0

I am creating a Spark application with AWS EMR but spark-submit runs with Python 3 instead of Python 2. But when I run pyspark instead, it is Python 2.

How can I force spark-submit to use Python 2?

I tried to do

export PYSPARK_PYTHON=/usr/bin/python2 

but it didn't work.

Thanks

Pierre
  • 938
  • 1
  • 15
  • 37

2 Answers2

1

Have you tried to insert the

PYSPARK_PYTHON=/usr/bin/python2 

statement into the spark-env.sh file?

Gus B
  • 106
  • 7
  • Do you mean I should do : export PYSPARK_PYTHON=/usr/bin/python2 before running the script? I tried to SSH to the cluster and run manually spark-submit code.py and it seems to run with Python 2. But when I do it with --steps spark-submit ... it runs Python 3. – Pierre Jul 10 '17 at 11:12
  • Hi, I mean whether you have added the PYSPARK_PYTHON environment variable into the $SPARK_HOME/conf/spark-env.sh file at your cluster nodes. The $SPARK_HOME is the directory where you installed Spark. – Gus B Jul 10 '17 at 12:00
  • I just tried that and it still doesn't work.

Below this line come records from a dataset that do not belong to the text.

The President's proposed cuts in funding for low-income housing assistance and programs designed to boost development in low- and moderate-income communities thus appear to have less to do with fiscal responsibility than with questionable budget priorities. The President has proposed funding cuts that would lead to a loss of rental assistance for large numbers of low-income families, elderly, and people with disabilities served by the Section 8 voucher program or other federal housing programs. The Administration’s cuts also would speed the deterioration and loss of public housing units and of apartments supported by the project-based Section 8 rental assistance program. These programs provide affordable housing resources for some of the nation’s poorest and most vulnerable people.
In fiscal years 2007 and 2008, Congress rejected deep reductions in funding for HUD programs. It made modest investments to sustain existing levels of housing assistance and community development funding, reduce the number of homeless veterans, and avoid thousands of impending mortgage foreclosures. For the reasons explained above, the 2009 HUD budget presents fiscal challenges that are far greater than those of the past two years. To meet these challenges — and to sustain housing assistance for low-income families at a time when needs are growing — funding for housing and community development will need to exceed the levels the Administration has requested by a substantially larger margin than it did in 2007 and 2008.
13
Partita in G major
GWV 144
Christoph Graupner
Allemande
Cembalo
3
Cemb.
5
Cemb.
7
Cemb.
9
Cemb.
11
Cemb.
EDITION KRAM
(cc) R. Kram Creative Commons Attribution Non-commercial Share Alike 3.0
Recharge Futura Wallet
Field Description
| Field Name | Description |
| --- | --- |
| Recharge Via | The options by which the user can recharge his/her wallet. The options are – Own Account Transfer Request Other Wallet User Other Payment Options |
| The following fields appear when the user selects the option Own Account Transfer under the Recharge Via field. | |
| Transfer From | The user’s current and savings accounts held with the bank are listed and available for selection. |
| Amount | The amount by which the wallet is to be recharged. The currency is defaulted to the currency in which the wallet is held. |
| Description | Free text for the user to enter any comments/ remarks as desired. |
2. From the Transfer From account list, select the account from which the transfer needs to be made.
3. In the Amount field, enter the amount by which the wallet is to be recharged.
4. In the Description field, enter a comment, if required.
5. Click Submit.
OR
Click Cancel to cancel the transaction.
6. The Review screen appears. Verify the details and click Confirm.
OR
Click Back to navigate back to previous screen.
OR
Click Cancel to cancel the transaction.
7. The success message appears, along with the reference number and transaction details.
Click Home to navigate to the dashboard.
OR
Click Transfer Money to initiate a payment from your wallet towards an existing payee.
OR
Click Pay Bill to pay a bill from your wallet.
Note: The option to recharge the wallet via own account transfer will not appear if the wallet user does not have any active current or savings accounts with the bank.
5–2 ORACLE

So basically when I call spark-submit from SSH it runs with Python2 but when I add a step 'spark-submit' with AWS console (or cli) it runs Python3. – Pierre Jul 10 '17 at 13:46
  • actually when I run print(sys.version_info) via spark-submit (adding a step with AWS console) it says that it is Python 2.6.9, but there is "SyntaxError: invalid syntax" if I try to run 'print "hello world"' – Pierre Jul 10 '17 at 14:19
0

Actually I had this in my code

from __future__ import print_function

and when I was running print 'hello world' it was crashing because it's not the default print function. But I thought it was crashing because it was using Python 3 instead of Python 2.

Pierre
  • 938
  • 1
  • 15
  • 37